Provided records:
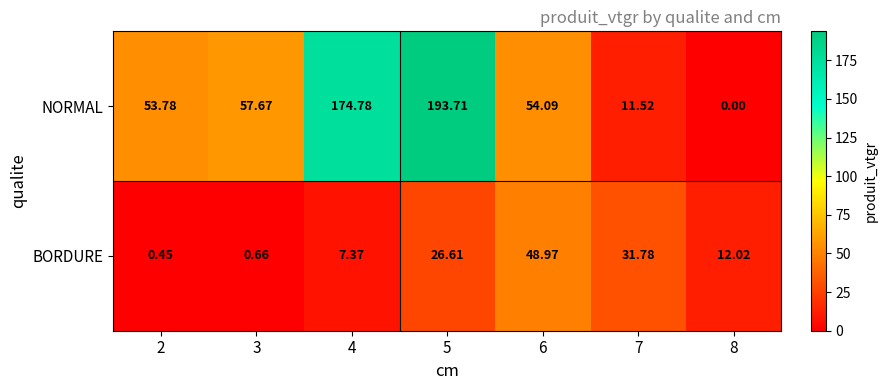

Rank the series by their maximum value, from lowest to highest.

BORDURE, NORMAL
---
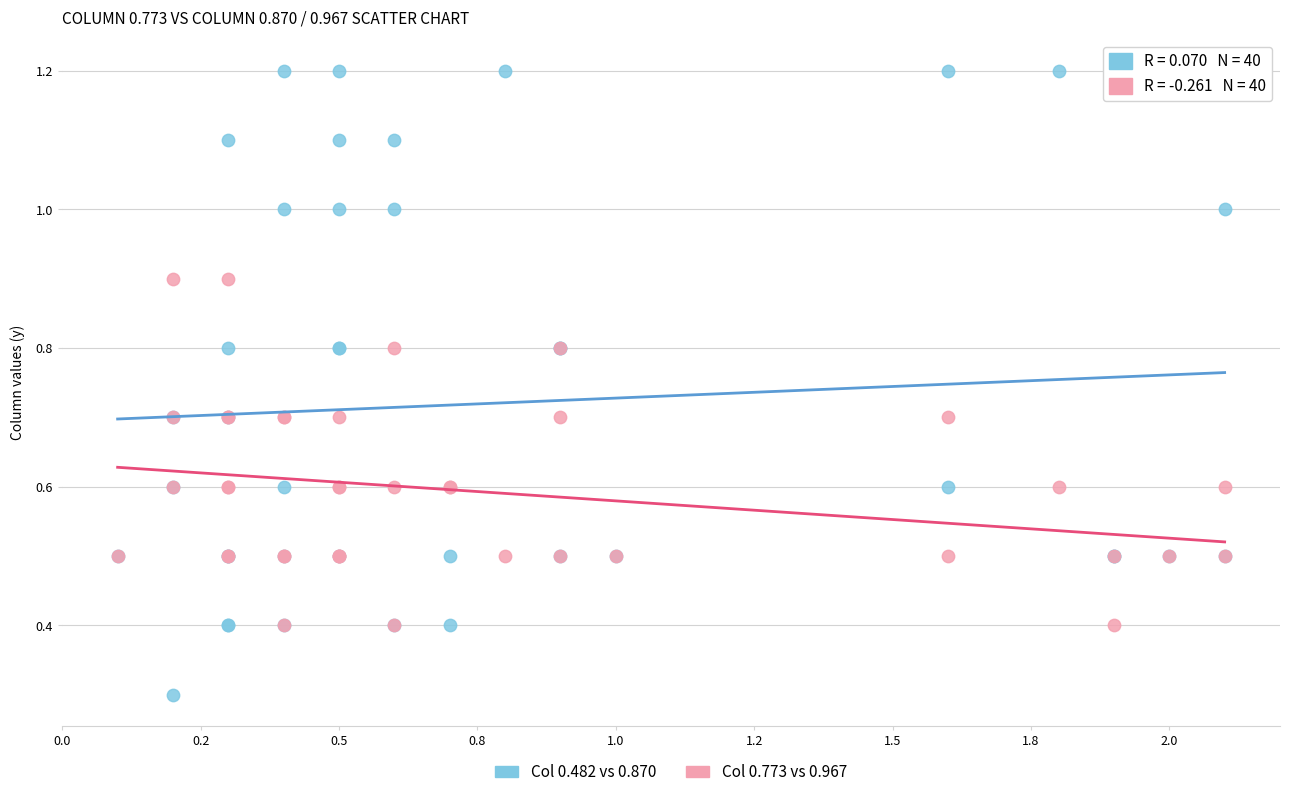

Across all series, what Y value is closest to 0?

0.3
...
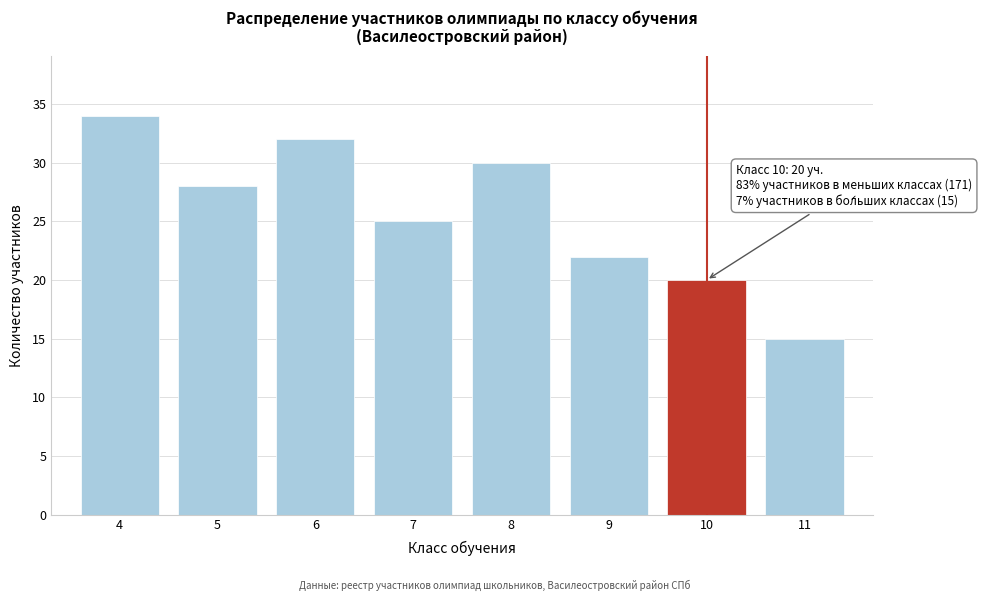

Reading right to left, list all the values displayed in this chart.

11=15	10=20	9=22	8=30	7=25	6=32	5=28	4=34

Work instruction: Pull out every line from the entries above that contains the word "series", treating case as significant.

Solution for this task:
Rank the series by their maximum value, from lowest to highest.
Across all series, what Y value is closest to 0?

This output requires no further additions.